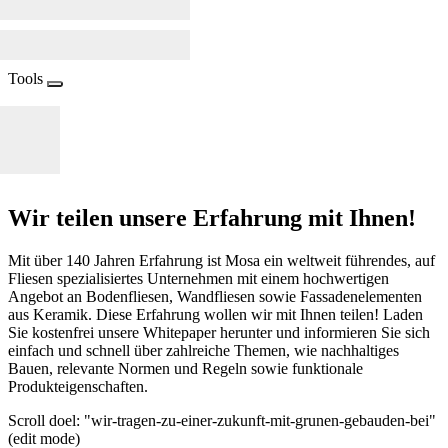
Tools
Wir teilen unsere Erfahrung mit Ihnen!
Mit über 140 Jahren Erfahrung ist Mosa ein weltweit führendes, auf
Fliesen spezialisiertes Unternehmen mit einem hochwertigen
Angebot an Bodenfliesen, Wandfliesen sowie Fassadenelementen
aus Keramik. Diese Erfahrung wollen wir mit Ihnen teilen! Laden
Sie kostenfrei unsere Whitepaper herunter und informieren Sie sich
einfach und schnell über zahlreiche Themen, wie nachhaltiges
Bauen, relevante Normen und Regeln sowie funktionale
Produkteigenschaften.
Scroll doel: "wir-tragen-zu-einer-zukunft-mit-grunen-gebauden-bei"
(edit mode)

YOUR ASSIGNMENT → Write the listing out again in full and unchanged, minus any pictures.

WRITTEN ANSWER →
Tools
Wir teilen unsere Erfahrung mit Ihnen!
Mit über 140 Jahren Erfahrung ist Mosa ein weltweit führendes, auf
Fliesen spezialisiertes Unternehmen mit einem hochwertigen
Angebot an Bodenfliesen, Wandfliesen sowie Fassadenelementen
aus Keramik. Diese Erfahrung wollen wir mit Ihnen teilen! Laden
Sie kostenfrei unsere Whitepaper herunter und informieren Sie sich
einfach und schnell über zahlreiche Themen, wie nachhaltiges
Bauen, relevante Normen und Regeln sowie funktionale
Produkteigenschaften.
Scroll doel: "wir-tragen-zu-einer-zukunft-mit-grunen-gebauden-bei"
(edit mode)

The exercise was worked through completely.